Há que se ponderar que não é todo e qualquer sobrepreço em licitação que gera a necessidade da desclassificação da proposta comercial, mas sim e tão somente aquele sobrepreço que acarreta dano efetivo ao erário. Neste sentido, por mais que haja um pequeno sobrepreço em um dos itens da planilha do licitante, se o preço global do licitante, após o certame licitatório, estiver dentro do preço estimado pela Administração clara é, não só a ausência de dano ao erário como, pelo contrário, a existência de economia no preço do contrato quando analisado como um todo.

Nas palavras de Marçal Justen Filho, a planilha de preços unitária não se destina a julgar as propostas segundo os preços unitários, mas verificar a sua seriedade e exequibilidade. (JUSTEN FILHO, Marçal. Comentários à Lei de Licitações e Contratos Administrativos. 12. Ed.

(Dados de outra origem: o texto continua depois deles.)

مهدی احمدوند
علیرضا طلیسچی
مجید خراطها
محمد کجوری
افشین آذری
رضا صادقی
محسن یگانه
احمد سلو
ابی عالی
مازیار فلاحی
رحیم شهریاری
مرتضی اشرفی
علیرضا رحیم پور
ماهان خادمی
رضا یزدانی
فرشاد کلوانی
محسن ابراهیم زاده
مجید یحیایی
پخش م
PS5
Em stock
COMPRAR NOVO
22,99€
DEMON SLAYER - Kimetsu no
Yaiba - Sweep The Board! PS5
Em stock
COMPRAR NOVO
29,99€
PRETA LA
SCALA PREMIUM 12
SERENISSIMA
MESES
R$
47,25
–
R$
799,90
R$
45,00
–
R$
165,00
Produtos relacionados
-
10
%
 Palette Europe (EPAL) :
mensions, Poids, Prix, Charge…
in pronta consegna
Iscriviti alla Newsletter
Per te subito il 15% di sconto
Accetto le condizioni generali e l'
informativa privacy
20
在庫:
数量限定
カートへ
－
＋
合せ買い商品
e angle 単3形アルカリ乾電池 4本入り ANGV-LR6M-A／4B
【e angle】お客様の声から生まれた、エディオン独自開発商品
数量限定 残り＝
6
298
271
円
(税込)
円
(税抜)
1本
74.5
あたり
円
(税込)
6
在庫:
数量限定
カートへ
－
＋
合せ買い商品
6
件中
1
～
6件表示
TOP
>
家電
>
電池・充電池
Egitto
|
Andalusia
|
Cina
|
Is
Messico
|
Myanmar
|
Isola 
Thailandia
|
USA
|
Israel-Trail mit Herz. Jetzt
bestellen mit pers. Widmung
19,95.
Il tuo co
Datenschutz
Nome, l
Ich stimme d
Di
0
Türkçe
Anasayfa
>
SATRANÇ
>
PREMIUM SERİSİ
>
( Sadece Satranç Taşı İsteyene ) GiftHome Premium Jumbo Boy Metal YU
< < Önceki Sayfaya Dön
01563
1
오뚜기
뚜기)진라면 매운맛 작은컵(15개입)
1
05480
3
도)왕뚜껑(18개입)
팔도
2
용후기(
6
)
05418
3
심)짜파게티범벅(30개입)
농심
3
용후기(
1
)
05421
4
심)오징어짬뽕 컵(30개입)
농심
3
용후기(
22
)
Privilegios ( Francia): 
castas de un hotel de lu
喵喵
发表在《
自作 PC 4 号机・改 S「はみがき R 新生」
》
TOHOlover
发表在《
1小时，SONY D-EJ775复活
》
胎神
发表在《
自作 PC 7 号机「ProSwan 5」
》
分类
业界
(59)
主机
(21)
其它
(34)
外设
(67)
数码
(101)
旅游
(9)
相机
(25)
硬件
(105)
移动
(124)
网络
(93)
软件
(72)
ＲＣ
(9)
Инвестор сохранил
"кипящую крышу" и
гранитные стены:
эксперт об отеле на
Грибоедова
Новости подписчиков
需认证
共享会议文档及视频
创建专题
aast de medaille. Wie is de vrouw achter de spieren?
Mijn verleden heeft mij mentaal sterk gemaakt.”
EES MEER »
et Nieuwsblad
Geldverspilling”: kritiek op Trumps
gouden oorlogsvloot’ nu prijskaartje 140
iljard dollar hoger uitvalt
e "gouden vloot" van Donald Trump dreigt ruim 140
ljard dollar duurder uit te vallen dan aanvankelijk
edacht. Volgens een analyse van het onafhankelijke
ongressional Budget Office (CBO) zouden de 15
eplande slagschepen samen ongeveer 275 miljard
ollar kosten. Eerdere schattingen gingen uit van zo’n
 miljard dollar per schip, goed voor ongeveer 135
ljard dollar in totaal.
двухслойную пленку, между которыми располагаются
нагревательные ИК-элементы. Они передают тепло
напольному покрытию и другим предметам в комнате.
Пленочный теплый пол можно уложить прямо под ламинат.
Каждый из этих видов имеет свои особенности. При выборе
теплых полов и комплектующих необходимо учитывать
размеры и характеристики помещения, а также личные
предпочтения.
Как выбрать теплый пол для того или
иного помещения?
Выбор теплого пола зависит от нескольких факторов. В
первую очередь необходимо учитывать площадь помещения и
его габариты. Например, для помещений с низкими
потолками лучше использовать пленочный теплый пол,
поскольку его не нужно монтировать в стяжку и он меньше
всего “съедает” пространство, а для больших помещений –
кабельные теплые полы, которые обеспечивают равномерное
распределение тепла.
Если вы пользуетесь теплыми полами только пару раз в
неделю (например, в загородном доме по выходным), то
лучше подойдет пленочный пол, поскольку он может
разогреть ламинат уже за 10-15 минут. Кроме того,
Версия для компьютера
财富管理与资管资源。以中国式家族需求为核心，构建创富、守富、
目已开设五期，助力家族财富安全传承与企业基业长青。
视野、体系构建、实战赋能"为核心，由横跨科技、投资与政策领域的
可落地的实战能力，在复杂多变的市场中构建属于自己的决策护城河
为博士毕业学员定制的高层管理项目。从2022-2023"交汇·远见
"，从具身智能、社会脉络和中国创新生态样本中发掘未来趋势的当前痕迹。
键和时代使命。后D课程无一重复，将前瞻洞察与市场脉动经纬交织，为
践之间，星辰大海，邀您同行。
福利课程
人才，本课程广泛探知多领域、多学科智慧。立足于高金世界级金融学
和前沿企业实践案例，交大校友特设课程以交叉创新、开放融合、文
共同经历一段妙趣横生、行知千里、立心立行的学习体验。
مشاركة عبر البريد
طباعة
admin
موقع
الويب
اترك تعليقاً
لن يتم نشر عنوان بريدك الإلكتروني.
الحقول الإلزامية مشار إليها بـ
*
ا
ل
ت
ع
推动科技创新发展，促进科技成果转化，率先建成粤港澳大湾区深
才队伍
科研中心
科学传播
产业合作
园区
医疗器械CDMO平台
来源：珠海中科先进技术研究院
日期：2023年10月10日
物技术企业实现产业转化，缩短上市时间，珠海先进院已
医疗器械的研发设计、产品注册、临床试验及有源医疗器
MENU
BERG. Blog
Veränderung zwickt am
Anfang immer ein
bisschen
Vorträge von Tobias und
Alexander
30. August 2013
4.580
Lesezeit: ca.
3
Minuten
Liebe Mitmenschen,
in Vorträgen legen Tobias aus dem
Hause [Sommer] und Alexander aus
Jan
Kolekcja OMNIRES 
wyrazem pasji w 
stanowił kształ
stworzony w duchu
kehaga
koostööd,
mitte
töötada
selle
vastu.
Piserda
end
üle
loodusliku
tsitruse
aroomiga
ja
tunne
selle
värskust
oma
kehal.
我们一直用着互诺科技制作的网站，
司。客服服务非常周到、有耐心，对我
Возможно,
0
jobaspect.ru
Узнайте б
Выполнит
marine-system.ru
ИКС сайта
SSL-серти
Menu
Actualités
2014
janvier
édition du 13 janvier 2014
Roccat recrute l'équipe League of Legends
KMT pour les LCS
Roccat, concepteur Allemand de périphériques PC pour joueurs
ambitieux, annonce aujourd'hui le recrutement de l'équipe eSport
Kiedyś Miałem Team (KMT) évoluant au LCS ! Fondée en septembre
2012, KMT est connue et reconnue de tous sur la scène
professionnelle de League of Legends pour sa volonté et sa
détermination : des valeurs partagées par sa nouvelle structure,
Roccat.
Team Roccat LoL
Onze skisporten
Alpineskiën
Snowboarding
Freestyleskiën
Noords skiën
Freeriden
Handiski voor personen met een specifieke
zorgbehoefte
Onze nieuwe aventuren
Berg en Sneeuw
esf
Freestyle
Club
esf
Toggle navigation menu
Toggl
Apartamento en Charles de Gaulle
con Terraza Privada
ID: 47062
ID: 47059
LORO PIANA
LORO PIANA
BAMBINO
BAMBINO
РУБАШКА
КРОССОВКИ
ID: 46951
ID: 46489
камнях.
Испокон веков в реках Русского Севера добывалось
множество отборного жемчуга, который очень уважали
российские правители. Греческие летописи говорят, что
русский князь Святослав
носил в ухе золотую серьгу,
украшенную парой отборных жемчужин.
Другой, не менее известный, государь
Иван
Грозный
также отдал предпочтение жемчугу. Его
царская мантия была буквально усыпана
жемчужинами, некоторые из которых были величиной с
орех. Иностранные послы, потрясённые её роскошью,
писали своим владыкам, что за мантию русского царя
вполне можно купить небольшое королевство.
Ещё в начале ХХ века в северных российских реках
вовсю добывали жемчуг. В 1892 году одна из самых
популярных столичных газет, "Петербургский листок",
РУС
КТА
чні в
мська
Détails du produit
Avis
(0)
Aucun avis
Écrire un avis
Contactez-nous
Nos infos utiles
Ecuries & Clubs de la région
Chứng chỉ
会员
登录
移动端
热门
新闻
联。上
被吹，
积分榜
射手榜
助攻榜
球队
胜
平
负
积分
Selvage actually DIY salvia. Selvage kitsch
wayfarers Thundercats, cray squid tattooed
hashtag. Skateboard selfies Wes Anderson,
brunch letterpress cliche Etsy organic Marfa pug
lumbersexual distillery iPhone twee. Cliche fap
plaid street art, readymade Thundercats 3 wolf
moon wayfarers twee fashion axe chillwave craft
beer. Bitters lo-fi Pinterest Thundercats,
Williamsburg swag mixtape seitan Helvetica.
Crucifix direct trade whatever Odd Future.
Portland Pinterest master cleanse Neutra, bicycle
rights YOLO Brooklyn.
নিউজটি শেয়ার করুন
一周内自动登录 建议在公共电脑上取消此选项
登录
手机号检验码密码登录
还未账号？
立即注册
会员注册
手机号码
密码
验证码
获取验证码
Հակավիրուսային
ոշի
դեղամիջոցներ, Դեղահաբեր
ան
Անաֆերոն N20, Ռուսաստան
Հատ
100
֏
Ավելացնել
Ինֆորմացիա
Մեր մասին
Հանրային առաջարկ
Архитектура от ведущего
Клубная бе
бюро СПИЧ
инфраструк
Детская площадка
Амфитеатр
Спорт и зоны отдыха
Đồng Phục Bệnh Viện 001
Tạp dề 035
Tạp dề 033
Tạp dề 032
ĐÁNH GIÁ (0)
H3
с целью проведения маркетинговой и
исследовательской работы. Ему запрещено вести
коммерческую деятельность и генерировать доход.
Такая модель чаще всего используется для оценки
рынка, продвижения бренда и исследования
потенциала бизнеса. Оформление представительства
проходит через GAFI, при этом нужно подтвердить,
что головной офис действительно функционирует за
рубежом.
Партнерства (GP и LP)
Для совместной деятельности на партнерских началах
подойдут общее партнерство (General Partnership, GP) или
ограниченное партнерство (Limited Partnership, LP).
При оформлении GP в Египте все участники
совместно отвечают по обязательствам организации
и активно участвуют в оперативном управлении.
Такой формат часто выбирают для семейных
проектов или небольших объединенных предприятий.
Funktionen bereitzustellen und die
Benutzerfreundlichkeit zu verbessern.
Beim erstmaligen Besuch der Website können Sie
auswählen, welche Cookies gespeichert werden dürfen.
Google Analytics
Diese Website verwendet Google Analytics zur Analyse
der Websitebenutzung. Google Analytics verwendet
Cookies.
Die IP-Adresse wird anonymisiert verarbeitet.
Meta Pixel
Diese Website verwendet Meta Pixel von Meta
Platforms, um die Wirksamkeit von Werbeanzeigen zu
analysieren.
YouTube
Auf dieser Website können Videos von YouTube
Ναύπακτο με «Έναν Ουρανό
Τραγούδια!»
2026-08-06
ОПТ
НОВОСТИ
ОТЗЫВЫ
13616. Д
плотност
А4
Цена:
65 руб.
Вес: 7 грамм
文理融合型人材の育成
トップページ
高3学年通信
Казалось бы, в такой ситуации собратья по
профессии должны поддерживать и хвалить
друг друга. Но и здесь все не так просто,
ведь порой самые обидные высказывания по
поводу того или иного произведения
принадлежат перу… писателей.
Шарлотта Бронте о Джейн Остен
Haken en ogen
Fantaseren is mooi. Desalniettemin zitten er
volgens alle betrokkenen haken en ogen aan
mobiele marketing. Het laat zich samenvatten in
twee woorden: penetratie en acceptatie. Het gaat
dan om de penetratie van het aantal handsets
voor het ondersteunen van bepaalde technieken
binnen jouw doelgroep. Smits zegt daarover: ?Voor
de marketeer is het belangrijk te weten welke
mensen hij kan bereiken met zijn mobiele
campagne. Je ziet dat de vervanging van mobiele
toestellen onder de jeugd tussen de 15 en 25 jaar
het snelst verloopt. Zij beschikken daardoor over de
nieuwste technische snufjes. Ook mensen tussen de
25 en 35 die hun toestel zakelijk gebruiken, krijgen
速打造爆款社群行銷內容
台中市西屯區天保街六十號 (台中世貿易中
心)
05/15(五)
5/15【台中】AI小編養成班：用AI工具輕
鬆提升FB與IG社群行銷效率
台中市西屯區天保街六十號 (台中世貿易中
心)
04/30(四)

São Paulo: Dialética, pp. 125).

Em assim sendo, permitir a desclassificação de uma proposta comercial porque um dos itens de sua planilha de custos está acima do que orçado pela Administração, mesmo estando o valor da proposta global abaixo do orçamento da administração, é concretizar a absurda hipótese de considerarmos mais importante e impactante sobre a Administração um custo isolado do contrato do que o valor do contrato como um todo propriamente dito o que, obviamente é um contrassenso.